Against New York, Vegas was exiting their own zone with ease, flying through the neutral zone, generating chances off the rush, and forechecking as a unit to keep the pressure on the Rangers all night long. It led to a game that appeared to be fairly close for 25 minutes to get completely out of hand by the time the full 60 had elapsed.
We started turning those pucks over at the blue line and we started defending in our D-zone instead of playing… giving them time like we’re killing a penalty. When you let them go D-to-D and get pucks to the net and win battles, you’re not going to beat that team. -Gerard Gallant, NYR coach
Vegas scored five goals in total but tallied four in the final 32 minutes of the game when their hard work early started paying off.
I thought in the 1st we were a little slow, but in the 2nd we upped our pace and caught them a few times in between. -Pete DeBoer
The main difference came in the center of the ice. While Vegas’ in-zone defending was solid the entire night, they struggled to control the puck through the neutral zone early against a good Rangers team. In the 2nd, those issues cleaned up and they looked like the team many projected to win the Stanley Cup before this season game.

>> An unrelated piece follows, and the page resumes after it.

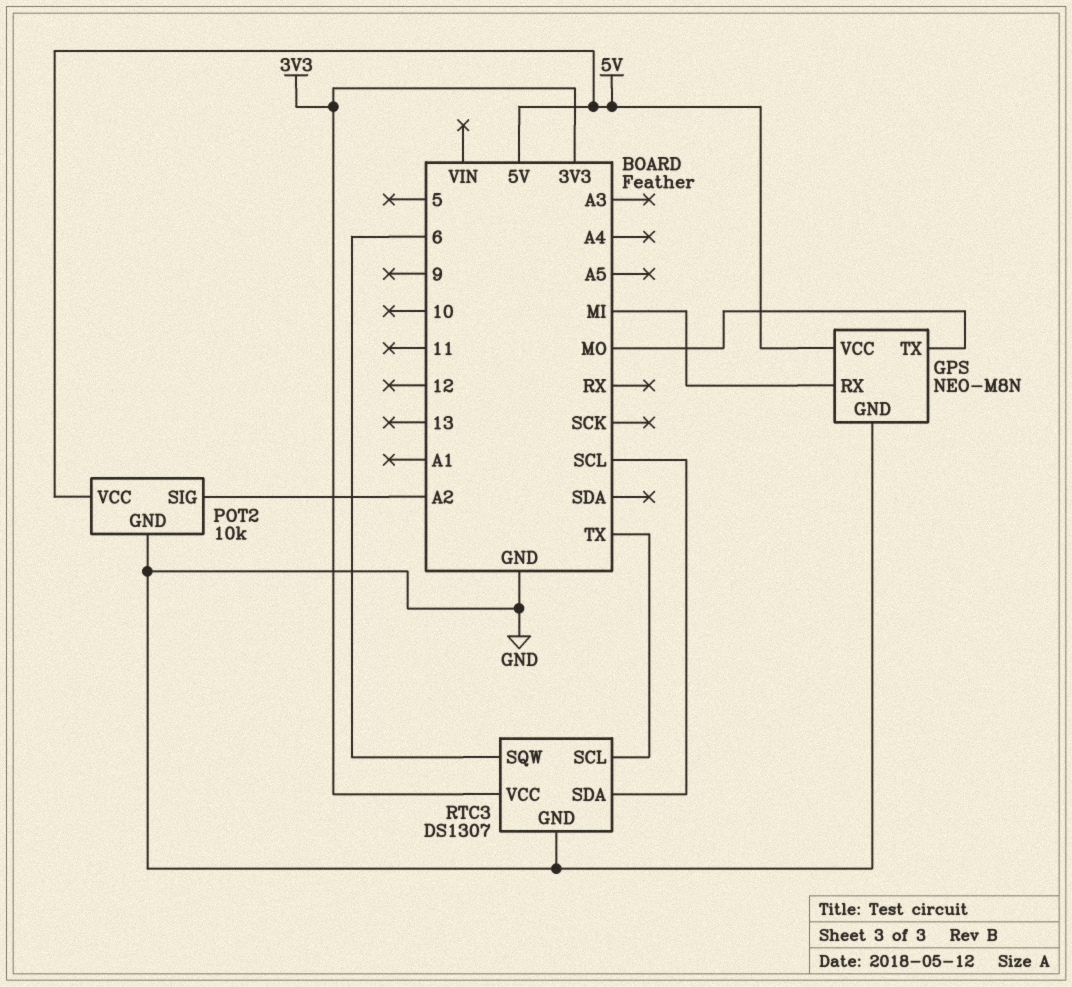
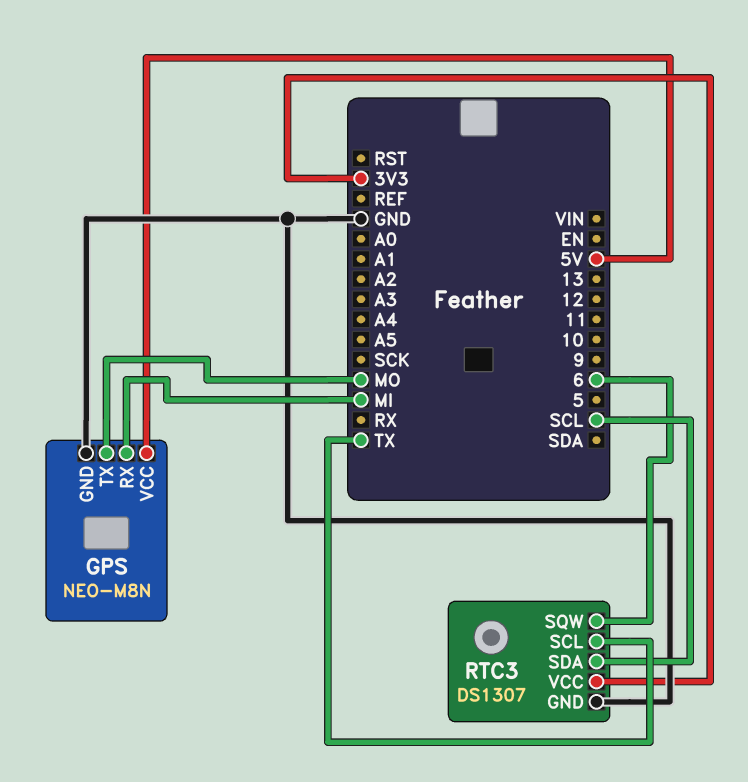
POT2: 10k -> none
POT2 pin GND: GND -> none
POT2 pin SIG: A2 -> none
POT2 pin VCC: 5V -> none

When the Golden Knights move the puck through the neutral zone with possession it feeds the most dangerous aspect of their game, scoring off the rush. However, play through the neutral zone goes further than just to generate offense. It allows a possession-heavy Vegas team to live in the offensive zone where they can establish a forecheck, and it also gives the d-men good positioning to defend once the puck does eventually come out of the zone. In turn, it leads to quotes like this from opponents.
We didn’t handle their speed very well. We were turning pucks over, we weren’t defending well, we weren’t on the forecheck. We weren’t stopping any pucks on the forecheck. We weren’t getting any shots. -Ryan Reaves, NYR forward
When VGK are at their best, they overwhelm the opponent into feeling like they can’t do anything right.
We’re going to create offense, we’re going to get pucks to the net, but when we are defending well we are a really hard team to play against. There was a big commitment tonight to defend well against a really good team. -DeBoer
They did just that last night, allowing 19 shots in the game and only four in the final period.
After a couple of losses in a row including one in which DeBoer called his team “uncharacteristically soft defensively” against the Predators, the Golden Knights reminded everyone just what they can be. Now imagine what it’ll look like with the reinforcements on the way.